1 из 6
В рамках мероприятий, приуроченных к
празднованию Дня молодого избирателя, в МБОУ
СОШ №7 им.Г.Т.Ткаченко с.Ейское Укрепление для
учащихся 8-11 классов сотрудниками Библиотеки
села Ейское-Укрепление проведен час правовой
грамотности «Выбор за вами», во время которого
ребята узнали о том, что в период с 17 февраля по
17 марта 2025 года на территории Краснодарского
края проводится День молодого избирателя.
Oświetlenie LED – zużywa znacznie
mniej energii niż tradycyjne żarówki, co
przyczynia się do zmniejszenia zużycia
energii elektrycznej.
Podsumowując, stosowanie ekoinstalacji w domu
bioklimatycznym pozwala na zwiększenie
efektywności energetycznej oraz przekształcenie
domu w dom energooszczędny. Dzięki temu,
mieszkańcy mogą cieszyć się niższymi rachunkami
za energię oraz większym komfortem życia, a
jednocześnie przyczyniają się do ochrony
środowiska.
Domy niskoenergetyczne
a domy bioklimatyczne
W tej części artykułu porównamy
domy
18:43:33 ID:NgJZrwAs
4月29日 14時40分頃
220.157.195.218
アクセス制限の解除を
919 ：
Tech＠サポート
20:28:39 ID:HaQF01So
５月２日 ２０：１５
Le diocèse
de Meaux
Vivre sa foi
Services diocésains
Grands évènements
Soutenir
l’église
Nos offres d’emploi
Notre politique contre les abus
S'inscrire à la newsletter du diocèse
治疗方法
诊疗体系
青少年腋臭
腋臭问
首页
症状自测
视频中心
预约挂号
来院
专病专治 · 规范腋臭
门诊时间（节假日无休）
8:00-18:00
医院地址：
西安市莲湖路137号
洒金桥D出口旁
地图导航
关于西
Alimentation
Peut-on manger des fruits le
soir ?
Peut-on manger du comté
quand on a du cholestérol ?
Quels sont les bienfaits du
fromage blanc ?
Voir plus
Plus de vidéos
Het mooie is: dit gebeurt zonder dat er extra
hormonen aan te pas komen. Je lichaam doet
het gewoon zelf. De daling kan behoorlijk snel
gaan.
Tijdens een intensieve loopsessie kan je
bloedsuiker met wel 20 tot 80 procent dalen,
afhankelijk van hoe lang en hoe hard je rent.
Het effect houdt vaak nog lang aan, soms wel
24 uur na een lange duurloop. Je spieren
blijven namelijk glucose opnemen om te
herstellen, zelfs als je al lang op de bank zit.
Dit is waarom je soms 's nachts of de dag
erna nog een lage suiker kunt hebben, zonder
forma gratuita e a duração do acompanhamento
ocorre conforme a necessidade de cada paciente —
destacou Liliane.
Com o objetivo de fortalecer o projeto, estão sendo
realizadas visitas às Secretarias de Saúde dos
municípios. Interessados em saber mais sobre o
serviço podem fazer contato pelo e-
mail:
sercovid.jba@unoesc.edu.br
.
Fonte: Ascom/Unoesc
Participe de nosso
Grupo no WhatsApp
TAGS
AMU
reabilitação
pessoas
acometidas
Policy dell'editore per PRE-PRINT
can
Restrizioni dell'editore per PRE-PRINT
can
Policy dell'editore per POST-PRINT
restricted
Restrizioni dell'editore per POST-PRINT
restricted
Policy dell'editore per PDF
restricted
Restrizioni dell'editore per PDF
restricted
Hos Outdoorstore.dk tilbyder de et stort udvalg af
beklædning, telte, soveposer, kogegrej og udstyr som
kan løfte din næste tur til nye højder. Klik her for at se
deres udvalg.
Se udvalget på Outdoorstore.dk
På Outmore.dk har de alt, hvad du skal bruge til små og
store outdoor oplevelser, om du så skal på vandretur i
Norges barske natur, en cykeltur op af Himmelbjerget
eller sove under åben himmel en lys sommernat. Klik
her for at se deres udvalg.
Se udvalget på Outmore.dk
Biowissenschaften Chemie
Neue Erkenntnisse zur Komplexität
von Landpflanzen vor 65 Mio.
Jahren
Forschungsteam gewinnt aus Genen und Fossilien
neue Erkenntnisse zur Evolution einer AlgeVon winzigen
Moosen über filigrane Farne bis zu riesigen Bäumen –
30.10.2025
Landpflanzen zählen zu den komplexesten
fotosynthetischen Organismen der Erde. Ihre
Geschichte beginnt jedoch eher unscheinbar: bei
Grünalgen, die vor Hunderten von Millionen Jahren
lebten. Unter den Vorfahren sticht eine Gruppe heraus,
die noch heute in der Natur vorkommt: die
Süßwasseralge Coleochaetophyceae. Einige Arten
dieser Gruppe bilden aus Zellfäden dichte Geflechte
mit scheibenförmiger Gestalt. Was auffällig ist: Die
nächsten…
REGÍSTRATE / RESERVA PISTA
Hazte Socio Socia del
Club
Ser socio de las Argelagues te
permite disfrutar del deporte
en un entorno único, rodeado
---------------
▶ [EXERCISE INSTRUCTIONS]
Among the entries above, find the line with "środowiska." and the line with "het gewoon zelf."; give again exactly these two lines and all lines between them.

▶ [WRITTEN REPLY]
środowiska.
Domy niskoenergetyczne
a domy bioklimatyczne
W tej części artykułu porównamy
domy
18:43:33 ID:NgJZrwAs
4月29日 14時40分頃
220.157.195.218
アクセス制限の解除を
919 ：
Tech＠サポート
20:28:39 ID:HaQF01So
５月２日 ２０：１５
Le diocèse
de Meaux
Vivre sa foi
Services diocésains
Grands évènements
Soutenir
l’église
Nos offres d’emploi
Notre politique contre les abus
S'inscrire à la newsletter du diocèse
治疗方法
诊疗体系
青少年腋臭
腋臭问
首页
症状自测
视频中心
预约挂号
来院
专病专治 · 规范腋臭
门诊时间（节假日无休）
8:00-18:00
医院地址：
西安市莲湖路137号
洒金桥D出口旁
地图导航
关于西
Alimentation
Peut-on manger des fruits le
soir ?
Peut-on manger du comté
quand on a du cholestérol ?
Quels sont les bienfaits du
fromage blanc ?
Voir plus
Plus de vidéos
Het mooie is: dit gebeurt zonder dat er extra
hormonen aan te pas komen. Je lichaam doet
het gewoon zelf. De daling kan behoorlijk snel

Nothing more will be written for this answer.